• [REQUIREMENT 1]: Rewrite the records, beginning at their first line and stopping after the line that contains "scientific name: Marmota marmota", with "common name" replaced by "vernacular name" throughout and everything else unchanged.

• [DOCUMENT EXCERPT]:
>> Begin
Water is Energy

Water is Energy

Water is one of the most precious resources we have, and we have to be mindful of its use. Although the world is 70 percent water, 97 percent of that is salt water, and 1.5 percent of the remaining amount is locked up in glaciers and polar ice caps. Currently, 1.1 billion people lack access to fresh water, and 2.4 billion lack adequate sanitation. Meanwhile, Americans extract 3,700 billion gallons of water per year—more than what is returned to the natural system.

In the United States, we use almost half of those gallons for thermoelectric power generation. Agricultural irrigation consumes another third. Water use in and around buildings accounts for about 47 billion gallons per day, or 12 percent. Likewise, 70 percent of the cost of water is tied to cleaning and transporting it, both of which require a significant amount of energy. Architects may not generally have much influence over the agriculture industry, but we have a significant role to play—not just in reducing that 12 percent of water used in buildings and their landscaping, but also in cutting energy use and in the process saving even more water. Especially in a state like California, where climate change threatens to worsen droughts, growing populations compete with farms for water resources, and the aging infrastructure is having trouble keeping up, every drop counts.

Like most architecture firms, WRNS Studio has known for a long time that water is a critical resource that needs more attention. Designing the City of Watsonville Water Resources Center recently in Watsonville, California, however, made us even more aware of the facts—and the urgent need to find better solutions in designing and constructing buildings to conserve water.

The Pajaro Valley’s Water Crisis
The Pajaro Valley encompasses all of Santa Cruz, Monterey, and San Benito counties— 79,600 acres, including agricultural land and the growing city of Watsonville. The valley’s agricultural economy produces $530 million in annual revenue but also consumes 85% of the county’s water. And 95% of that water is pumped from aquifers. Pajaro Valley currently pumps 69,000 acre-feet per year. That number is expected to increase to 80,000 acre-feet per year within the next three decades.

The combination of excessive pumping and severe drought conditions has led to saltwater intrusion into the aquifers, which are below sea level and continue to pull water from the Pacific Ocean inland. To halt seawater intrusion, the water supply for agriculture would have to be restricted to 12,200 acre-feet/year—an 80 percent reduction, at an annual loss of $372 million to the economy.

Studies showed that one way to resolve this situation was to treat and recycle wastewater. So the City of Watsonville built a water recycling plant next to the city’s water treatment plant, providing recycled water to farmers throughout the coastal areas of southern Santa Cruz and northern Monterey counties. The wastewater treatment plant recharges the region’s aquifer with 4,000 acre-feet of water for irrigation annually and significantly reduces wastewater discharges into the Monterey Bay National Marine Sanctuary.

The City of Watsonville hired us to design the water resources center as a functional, educational, and visual extension of the water recycling plant it supports, consolidating three different city and county water departments into a workspace that would allow collaboration on issues of water management, conservation, and quality in the Pajaro Valley. The program included administrative offices, a regional command center, and a water quality lab. In addition, the building, its systems, and its surrounding land are intended to educate the public through exhibitions and guided tours on the issues of water, energy management, and air quality.
>> End
• [DATA SUPPLIED]:
>> Begin
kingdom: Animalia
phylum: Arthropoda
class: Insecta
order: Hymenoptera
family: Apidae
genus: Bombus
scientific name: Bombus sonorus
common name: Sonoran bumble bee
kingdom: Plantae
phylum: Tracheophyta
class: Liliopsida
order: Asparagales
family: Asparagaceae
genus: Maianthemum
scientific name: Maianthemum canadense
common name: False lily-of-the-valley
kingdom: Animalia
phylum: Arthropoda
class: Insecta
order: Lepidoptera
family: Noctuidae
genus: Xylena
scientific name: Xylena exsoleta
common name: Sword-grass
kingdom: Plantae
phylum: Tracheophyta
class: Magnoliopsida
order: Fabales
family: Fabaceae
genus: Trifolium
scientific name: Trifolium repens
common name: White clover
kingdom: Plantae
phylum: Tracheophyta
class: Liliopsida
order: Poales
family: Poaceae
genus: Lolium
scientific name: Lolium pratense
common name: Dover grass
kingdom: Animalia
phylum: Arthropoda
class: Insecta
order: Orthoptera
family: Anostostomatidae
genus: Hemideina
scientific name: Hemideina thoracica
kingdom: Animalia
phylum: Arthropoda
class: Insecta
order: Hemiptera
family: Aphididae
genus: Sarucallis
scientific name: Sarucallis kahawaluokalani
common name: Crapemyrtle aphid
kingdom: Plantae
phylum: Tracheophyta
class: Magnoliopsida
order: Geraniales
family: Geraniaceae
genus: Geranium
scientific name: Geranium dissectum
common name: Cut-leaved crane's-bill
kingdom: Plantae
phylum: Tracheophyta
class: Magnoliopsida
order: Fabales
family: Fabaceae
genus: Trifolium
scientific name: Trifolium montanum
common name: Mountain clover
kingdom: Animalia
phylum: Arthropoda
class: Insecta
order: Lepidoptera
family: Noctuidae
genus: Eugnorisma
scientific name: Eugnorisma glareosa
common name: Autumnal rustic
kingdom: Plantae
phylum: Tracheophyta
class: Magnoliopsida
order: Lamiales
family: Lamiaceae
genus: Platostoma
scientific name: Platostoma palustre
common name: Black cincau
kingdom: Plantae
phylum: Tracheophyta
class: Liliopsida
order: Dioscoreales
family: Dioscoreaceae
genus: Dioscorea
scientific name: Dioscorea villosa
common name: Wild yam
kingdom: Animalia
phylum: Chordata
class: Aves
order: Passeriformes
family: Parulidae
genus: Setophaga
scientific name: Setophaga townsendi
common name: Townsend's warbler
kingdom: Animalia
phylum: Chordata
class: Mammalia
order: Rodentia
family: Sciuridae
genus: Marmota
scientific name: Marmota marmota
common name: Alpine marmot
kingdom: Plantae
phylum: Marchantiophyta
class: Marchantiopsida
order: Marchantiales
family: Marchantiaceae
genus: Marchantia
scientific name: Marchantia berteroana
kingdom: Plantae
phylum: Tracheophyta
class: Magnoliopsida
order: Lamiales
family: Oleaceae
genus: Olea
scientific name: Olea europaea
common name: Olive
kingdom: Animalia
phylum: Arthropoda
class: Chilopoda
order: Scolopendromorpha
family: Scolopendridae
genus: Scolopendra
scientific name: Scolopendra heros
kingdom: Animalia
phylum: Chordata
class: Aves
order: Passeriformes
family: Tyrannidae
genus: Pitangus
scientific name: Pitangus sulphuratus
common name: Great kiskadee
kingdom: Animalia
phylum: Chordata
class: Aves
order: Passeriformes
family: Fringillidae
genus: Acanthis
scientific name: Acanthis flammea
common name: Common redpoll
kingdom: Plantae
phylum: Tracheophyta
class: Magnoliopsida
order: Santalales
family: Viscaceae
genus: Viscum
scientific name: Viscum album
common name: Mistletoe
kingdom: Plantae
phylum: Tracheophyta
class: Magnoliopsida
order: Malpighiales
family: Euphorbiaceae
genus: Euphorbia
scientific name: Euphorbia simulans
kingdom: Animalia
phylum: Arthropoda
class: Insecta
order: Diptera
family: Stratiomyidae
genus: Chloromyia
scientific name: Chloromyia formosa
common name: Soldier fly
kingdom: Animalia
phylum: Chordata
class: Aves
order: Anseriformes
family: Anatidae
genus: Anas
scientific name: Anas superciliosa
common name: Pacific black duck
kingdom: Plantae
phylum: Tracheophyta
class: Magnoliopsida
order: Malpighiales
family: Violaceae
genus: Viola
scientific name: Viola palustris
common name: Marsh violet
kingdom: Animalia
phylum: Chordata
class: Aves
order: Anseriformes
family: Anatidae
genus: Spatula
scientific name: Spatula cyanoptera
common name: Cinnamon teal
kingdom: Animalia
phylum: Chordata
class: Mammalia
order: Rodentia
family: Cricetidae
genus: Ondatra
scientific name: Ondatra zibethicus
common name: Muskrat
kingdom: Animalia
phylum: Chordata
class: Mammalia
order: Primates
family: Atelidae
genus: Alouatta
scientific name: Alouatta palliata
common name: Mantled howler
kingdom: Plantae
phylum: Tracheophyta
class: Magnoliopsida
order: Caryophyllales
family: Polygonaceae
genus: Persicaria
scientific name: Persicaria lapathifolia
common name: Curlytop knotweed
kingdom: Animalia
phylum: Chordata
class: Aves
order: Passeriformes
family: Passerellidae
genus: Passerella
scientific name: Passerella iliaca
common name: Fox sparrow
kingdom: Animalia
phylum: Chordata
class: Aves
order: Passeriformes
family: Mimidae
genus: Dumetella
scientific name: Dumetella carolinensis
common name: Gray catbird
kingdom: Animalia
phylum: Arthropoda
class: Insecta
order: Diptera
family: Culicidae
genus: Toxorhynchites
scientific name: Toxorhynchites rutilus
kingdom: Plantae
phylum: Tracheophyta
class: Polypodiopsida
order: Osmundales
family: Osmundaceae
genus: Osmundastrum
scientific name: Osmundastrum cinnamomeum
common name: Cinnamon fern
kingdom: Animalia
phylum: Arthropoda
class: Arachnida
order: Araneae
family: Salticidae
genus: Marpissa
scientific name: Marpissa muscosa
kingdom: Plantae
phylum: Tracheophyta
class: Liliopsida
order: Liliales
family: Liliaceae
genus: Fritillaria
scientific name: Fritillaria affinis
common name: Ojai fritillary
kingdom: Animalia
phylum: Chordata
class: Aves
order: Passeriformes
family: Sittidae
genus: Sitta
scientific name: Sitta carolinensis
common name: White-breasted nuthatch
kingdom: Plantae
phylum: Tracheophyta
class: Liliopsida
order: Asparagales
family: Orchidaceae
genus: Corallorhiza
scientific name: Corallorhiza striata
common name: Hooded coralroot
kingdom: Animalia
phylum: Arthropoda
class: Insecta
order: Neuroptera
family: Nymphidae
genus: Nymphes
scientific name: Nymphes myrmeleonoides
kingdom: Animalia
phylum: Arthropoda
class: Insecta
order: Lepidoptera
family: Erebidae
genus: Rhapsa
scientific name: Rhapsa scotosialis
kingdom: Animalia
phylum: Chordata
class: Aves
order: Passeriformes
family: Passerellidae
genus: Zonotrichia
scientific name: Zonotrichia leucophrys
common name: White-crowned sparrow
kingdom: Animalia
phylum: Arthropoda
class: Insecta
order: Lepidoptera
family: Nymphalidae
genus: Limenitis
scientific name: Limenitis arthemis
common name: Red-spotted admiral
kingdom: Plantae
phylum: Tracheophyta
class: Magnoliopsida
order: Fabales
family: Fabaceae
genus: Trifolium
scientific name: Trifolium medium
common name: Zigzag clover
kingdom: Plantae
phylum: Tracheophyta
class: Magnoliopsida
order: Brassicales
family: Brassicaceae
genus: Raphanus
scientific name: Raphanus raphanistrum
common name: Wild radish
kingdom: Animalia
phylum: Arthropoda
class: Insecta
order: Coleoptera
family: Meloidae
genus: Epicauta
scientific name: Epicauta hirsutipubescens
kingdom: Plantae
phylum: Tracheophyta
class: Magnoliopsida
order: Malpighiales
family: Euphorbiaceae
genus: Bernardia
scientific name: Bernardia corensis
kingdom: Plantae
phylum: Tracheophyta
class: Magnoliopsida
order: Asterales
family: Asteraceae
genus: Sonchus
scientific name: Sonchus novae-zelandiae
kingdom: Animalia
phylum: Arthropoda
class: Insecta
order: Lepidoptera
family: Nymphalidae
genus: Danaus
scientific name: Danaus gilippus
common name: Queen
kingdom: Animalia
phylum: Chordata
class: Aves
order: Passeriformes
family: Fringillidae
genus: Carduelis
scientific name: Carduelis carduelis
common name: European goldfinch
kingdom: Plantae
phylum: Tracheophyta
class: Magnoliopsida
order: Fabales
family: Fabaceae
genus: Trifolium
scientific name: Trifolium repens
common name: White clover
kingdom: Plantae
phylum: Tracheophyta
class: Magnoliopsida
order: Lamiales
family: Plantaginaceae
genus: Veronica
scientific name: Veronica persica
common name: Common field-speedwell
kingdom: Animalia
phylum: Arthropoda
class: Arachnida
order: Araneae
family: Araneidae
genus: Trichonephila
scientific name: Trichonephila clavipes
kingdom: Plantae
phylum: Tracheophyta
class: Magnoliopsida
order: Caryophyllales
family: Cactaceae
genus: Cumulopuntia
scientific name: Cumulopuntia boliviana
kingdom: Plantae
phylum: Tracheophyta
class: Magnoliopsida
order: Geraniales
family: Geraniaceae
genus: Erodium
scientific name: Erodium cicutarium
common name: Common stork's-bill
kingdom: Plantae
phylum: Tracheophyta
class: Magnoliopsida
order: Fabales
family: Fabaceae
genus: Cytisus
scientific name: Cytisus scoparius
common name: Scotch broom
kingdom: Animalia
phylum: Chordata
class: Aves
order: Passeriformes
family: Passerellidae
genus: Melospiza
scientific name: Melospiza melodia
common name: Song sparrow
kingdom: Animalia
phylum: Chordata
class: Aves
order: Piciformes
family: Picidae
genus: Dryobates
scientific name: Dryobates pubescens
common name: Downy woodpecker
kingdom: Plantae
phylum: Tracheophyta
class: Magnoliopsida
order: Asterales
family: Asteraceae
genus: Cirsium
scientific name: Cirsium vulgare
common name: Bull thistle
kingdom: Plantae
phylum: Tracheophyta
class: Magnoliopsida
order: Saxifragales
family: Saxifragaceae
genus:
>> End
• [REQUIREMENT 2]: Restate word for word the passage of the text on water and energy that begins at the words "Like most architecture" and stops after the words "next three decades.".

• [COMPLETE RESPONSE 1]:
kingdom: Animalia
phylum: Arthropoda
class: Insecta
order: Hymenoptera
family: Apidae
genus: Bombus
scientific name: Bombus sonorus
vernacular name: Sonoran bumble bee
kingdom: Plantae
phylum: Tracheophyta
class: Liliopsida
order: Asparagales
family: Asparagaceae
genus: Maianthemum
scientific name: Maianthemum canadense
vernacular name: False lily-of-the-valley
kingdom: Animalia
phylum: Arthropoda
class: Insecta
order: Lepidoptera
family: Noctuidae
genus: Xylena
scientific name: Xylena exsoleta
vernacular name: Sword-grass
kingdom: Plantae
phylum: Tracheophyta
class: Magnoliopsida
order: Fabales
family: Fabaceae
genus: Trifolium
scientific name: Trifolium repens
vernacular name: White clover
kingdom: Plantae
phylum: Tracheophyta
class: Liliopsida
order: Poales
family: Poaceae
genus: Lolium
scientific name: Lolium pratense
vernacular name: Dover grass
kingdom: Animalia
phylum: Arthropoda
class: Insecta
order: Orthoptera
family: Anostostomatidae
genus: Hemideina
scientific name: Hemideina thoracica
kingdom: Animalia
phylum: Arthropoda
class: Insecta
order: Hemiptera
family: Aphididae
genus: Sarucallis
scientific name: Sarucallis kahawaluokalani
vernacular name: Crapemyrtle aphid
kingdom: Plantae
phylum: Tracheophyta
class: Magnoliopsida
order: Geraniales
family: Geraniaceae
genus: Geranium
scientific name: Geranium dissectum
vernacular name: Cut-leaved crane's-bill
kingdom: Plantae
phylum: Tracheophyta
class: Magnoliopsida
order: Fabales
family: Fabaceae
genus: Trifolium
scientific name: Trifolium montanum
vernacular name: Mountain clover
kingdom: Animalia
phylum: Arthropoda
class: Insecta
order: Lepidoptera
family: Noctuidae
genus: Eugnorisma
scientific name: Eugnorisma glareosa
vernacular name: Autumnal rustic
kingdom: Plantae
phylum: Tracheophyta
class: Magnoliopsida
order: Lamiales
family: Lamiaceae
genus: Platostoma
scientific name: Platostoma palustre
vernacular name: Black cincau
kingdom: Plantae
phylum: Tracheophyta
class: Liliopsida
order: Dioscoreales
family: Dioscoreaceae
genus: Dioscorea
scientific name: Dioscorea villosa
vernacular name: Wild yam
kingdom: Animalia
phylum: Chordata
class: Aves
order: Passeriformes
family: Parulidae
genus: Setophaga
scientific name: Setophaga townsendi
vernacular name: Townsend's warbler
kingdom: Animalia
phylum: Chordata
class: Mammalia
order: Rodentia
family: Sciuridae
genus: Marmota
scientific name: Marmota marmota

• [COMPLETE RESPONSE 2]:
Like most architecture firms, WRNS Studio has known for a long time that water is a critical resource that needs more attention. Designing the City of Watsonville Water Resources Center recently in Watsonville, California, however, made us even more aware of the facts—and the urgent need to find better solutions in designing and constructing buildings to conserve water.

The Pajaro Valley’s Water Crisis
The Pajaro Valley encompasses all of Santa Cruz, Monterey, and San Benito counties— 79,600 acres, including agricultural land and the growing city of Watsonville. The valley’s agricultural economy produces $530 million in annual revenue but also consumes 85% of the county’s water. And 95% of that water is pumped from aquifers. Pajaro Valley currently pumps 69,000 acre-feet per year. That number is expected to increase to 80,000 acre-feet per year within the next three decades.